MUSTAFA ÖZKE
ANKARA (GÜNAYDIN) – Avrupa Birliği Türkiye’deki Mültecilere Mali Yardım Aracı Bölüm Başkanı Emma Clua Vandellos, Türkiye’nin mültecilerle entegrasyon sağlama konusunda güçlü ve sistemli bir yapısının olduğunu vurgularak, “Avrupa, Türkiye’nin 3,5 milyon mülteciye sahip çıktığının farkında.” dedi
Sığınmacılar ve Göçmenlerle Dayanışma Derneği ile Mülteci Destek Derneği tarafından Ankara’da düzenlenen ve 3 gün süren Medya ve Mülteciler Basın Buluşması amacına ulaştı.
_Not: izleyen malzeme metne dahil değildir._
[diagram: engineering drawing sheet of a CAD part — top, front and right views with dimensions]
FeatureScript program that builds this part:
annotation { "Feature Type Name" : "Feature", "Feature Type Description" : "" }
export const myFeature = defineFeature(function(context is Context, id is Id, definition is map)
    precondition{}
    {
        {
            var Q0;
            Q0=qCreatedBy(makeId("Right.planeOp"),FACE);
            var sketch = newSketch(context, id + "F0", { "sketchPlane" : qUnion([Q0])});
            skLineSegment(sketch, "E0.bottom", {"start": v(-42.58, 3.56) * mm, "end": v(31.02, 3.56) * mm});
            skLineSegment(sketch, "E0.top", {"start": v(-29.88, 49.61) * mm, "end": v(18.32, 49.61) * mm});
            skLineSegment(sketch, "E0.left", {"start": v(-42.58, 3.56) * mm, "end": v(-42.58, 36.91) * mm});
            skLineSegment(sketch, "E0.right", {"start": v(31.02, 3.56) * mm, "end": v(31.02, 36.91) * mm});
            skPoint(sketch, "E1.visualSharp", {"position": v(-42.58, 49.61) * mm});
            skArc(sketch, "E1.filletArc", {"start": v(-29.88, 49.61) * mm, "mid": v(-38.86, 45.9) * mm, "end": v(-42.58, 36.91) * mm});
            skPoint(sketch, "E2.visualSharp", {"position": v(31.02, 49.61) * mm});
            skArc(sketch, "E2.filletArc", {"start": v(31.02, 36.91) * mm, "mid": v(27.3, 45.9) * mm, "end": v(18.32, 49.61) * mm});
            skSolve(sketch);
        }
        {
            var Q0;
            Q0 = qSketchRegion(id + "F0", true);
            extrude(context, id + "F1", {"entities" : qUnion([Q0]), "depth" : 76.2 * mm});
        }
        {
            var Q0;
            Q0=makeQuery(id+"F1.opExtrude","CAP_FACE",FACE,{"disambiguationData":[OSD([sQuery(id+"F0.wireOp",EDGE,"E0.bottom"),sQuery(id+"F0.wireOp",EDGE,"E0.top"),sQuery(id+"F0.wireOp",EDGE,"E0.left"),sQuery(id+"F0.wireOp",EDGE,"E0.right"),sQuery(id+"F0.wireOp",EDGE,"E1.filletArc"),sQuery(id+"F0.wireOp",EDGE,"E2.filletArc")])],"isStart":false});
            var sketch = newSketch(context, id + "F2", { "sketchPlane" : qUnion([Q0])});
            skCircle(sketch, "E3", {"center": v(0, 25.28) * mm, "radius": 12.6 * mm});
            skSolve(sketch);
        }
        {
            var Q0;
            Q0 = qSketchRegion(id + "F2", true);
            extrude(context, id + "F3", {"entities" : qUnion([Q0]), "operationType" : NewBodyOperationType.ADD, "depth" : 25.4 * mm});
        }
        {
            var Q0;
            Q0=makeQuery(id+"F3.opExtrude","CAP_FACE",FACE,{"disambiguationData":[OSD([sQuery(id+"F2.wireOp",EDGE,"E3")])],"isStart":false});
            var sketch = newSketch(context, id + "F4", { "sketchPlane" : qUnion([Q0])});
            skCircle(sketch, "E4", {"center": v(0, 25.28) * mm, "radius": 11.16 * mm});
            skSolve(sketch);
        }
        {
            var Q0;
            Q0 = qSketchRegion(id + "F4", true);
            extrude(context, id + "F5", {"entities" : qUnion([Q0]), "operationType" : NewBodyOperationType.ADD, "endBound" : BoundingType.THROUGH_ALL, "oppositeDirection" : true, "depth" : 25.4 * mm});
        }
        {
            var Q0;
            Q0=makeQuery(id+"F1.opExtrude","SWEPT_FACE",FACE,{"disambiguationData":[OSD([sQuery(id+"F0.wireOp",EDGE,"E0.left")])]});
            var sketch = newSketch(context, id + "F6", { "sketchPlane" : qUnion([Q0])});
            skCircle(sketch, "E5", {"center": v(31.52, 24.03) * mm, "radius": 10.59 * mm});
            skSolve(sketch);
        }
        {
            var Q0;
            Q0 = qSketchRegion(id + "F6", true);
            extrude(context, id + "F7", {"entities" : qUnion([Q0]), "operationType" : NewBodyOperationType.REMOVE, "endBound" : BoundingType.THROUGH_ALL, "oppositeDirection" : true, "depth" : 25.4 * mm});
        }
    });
Toplantıda Avrupa Birliği Türkiye’deki Mültecilere Mali Yardım Aracı Bölüm Başkanı Emma Clua Vandellos’un mülteciler konusunda Türkiye’yi takdir eden konuşmaları dikkat çekti. Vandellos, “Mülteciler için mali yardım aracı dediğimiz zaman bu öncelikle büyük resme bakmalıyız. Türkiye 3,5 milyon mülteciye ev sahipliği yapıyor bunun farkındayız. Türkiye bunun için çaba gösteriyor. Hem ülke hem de ülke vatandaşları tarafından. Türkiye’yi destekliyoruz. Desteklerimiz devam edecek. 6 milyar Euro taahhüdümüz vardı. Bunun 3 milyarını karşıladık. Diğer kısmını da karşılayacağız. 1,4 milyon Euro’sunu insani yardımlar için, diğer kısmının da mültecilerin entegrasyonu için kullanılmasını sağlayacağız. Eğitim ve diğer sosyal alanlarda projeler uygulayacağız” şeklinde konuştu
Türkiye ile Avrupa Birliği arasında imzalanan anlaşmalar çerçevesinde, Türkiye hükümetince uygun görülen ve Avrupa Birliği tarafından finanse edilen ‘Medya ve Mülteciler Basın Buluşmaları'nın önemini vurgulayan Vandellos, mültecilerin entegrasyonunda basına da önemli sorumluluklar düştüğünü ifade etti.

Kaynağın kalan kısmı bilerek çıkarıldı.